As we forge ahead in this “genotype first” era of rapid CNV discovery, we should anticipate the need to screen large disease cohorts (10,000–50,000 affected individuals) in order to assess the pathogenicity of other rare CNVs, especially those not flanked by segmental duplications. Some of these numbers may be achieved by leveraging CNV datasets from seemingly disparate disease cohorts (i.e. autism, mental retardation, schizophrenia and epilepsy). Until such large supracollaborations are established, targeting even smaller hotspots systematically for high-throughput CNV detection may provide a cost-effective way of identifying other pathogenic CNVs. In our work, for example, we identified 107 rearrangement hotspot regions in the human genome, 31% of which (33/107) are now associated with a variety of diseases. Advances in oligonucleotide microarray technology now allow a much larger number of smaller hotspot regions to be assessed for disease association.
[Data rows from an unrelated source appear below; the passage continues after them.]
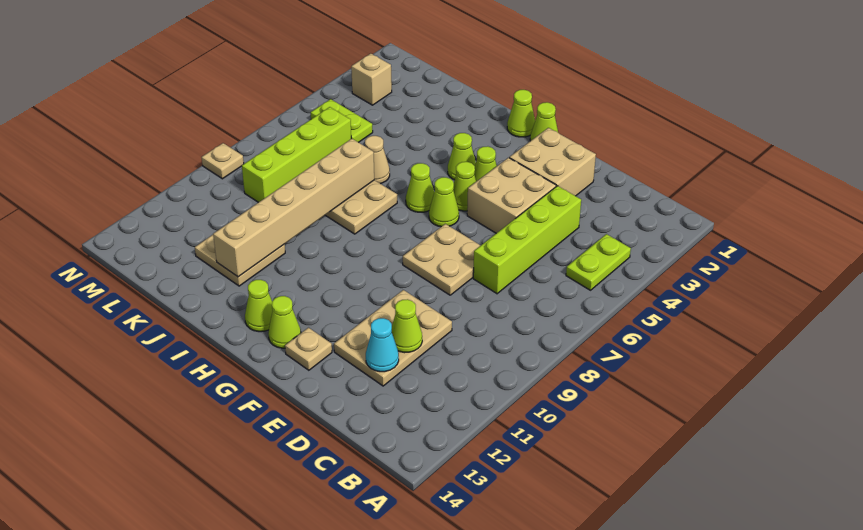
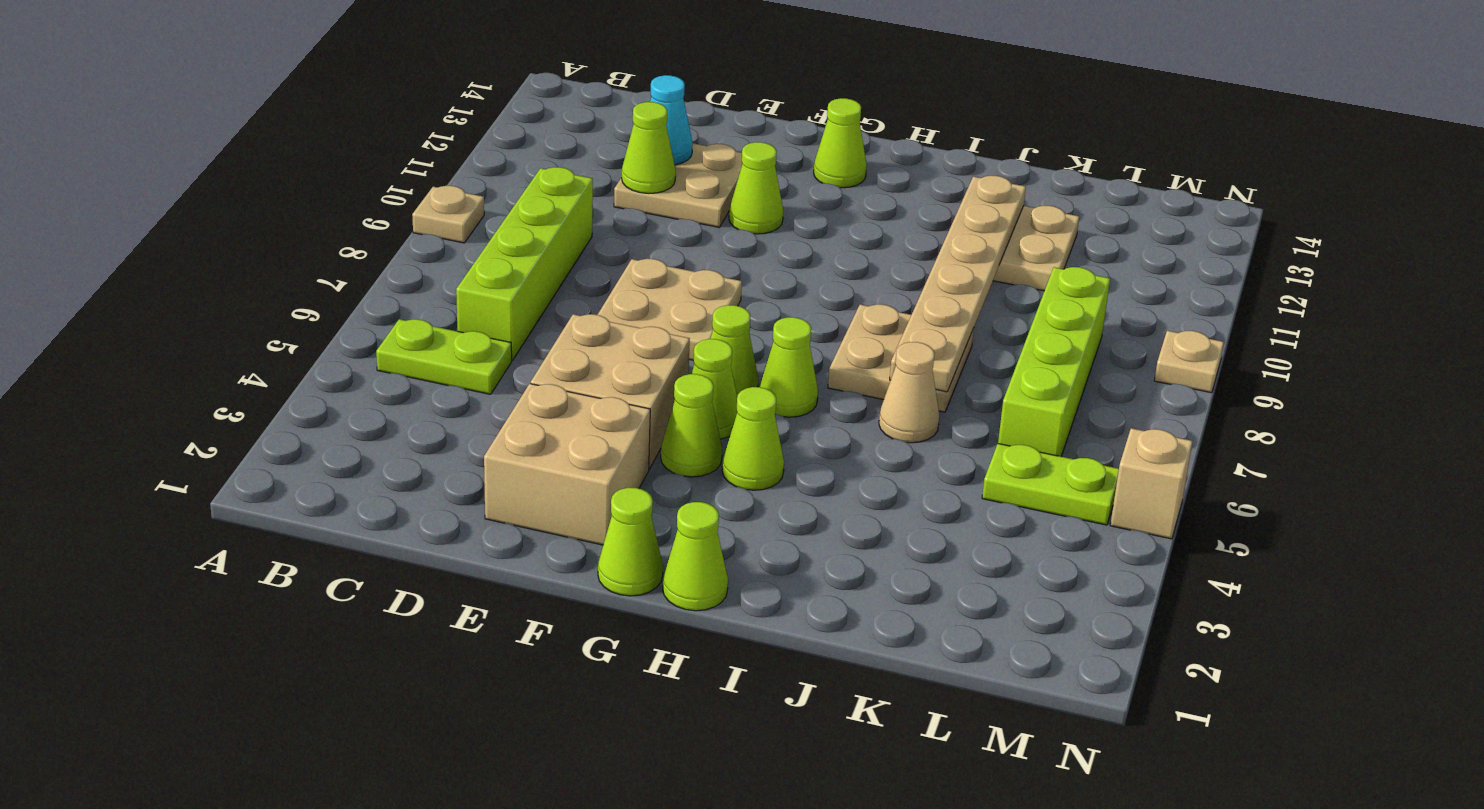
lime 1x2 plate [566,234,631,290] -> lime 1x2 plate turned to [376,319,512,394]
lime 1x4 brick [473,186,581,294] -> lime 1x4 brick moved to [456,167,593,360]
tan 2x3 plate [334,290,452,386] -> tan 2x2 plate [614,143,742,227]
tan 1x1 plate [285,328,332,370] -> tan 1x1 plate moved to [412,186,484,243]
lime 1x1 cone [245,280,272,332] -> lime 1x1 cone moved to [729,142,783,234]
tan 1x6 brick [213,139,374,277] -> tan 1x6 plate [890,176,1026,392]
tan 1x1 brick [351,53,392,105] -> tan 1x1 brick moved to [1110,428,1193,539]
While genotyping first by array CGH is important, the ability to access extensive phenotypic information for individuals carrying an individual lesion is critical. Simply lumping individuals into categories of disease or controls with no ability to go back to patients (a design common to some genome-wide association studies) is inadequate. As evidenced by the 15q13.3 microdeletion and its role in epilepsy, detailed clinical information from families provides important clues into other related diseases. High-quality phenotype-genotype correlation is a reiterative process requiring the three-way participation of patient (family), clinician and researcher. This is something that has been recognized by human geneticists for decades but is worth reiterating as we contemplate the role of duplication hotspots and genomic disorders in common disease.